Instructions to follow:
The full listing is to be returned exactly as given, but without pictures.

Information supplied:
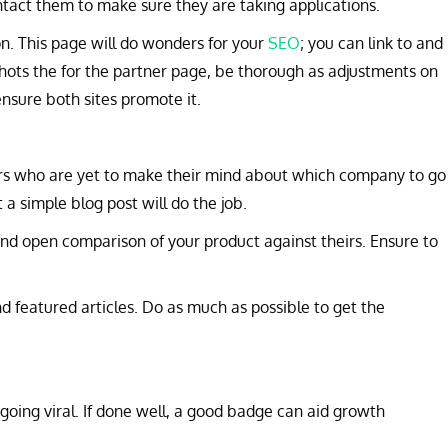
ontact them to make sure they are taking applications.
on. This page will do wonders for your
SEO
; you can link to and
hots the for the partner page, be thorough as adjustments on
ensure both sites promote it.
rs who are yet to make their mind about which company to go
a simple blog post will do the job.
and open comparison of your product against theirs. Ensure to
nd featured articles. Do as much as possible to get the
ing viral. If done well, a good badge can aid growth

Your solution:
ontact them to make sure they are taking applications.
on. This page will do wonders for your
SEO
; you can link to and
hots the for the partner page, be thorough as adjustments on
ensure both sites promote it.
rs who are yet to make their mind about which company to go
a simple blog post will do the job.
and open comparison of your product against theirs. Ensure to
nd featured articles. Do as much as possible to get the
ing viral. If done well, a good badge can aid growth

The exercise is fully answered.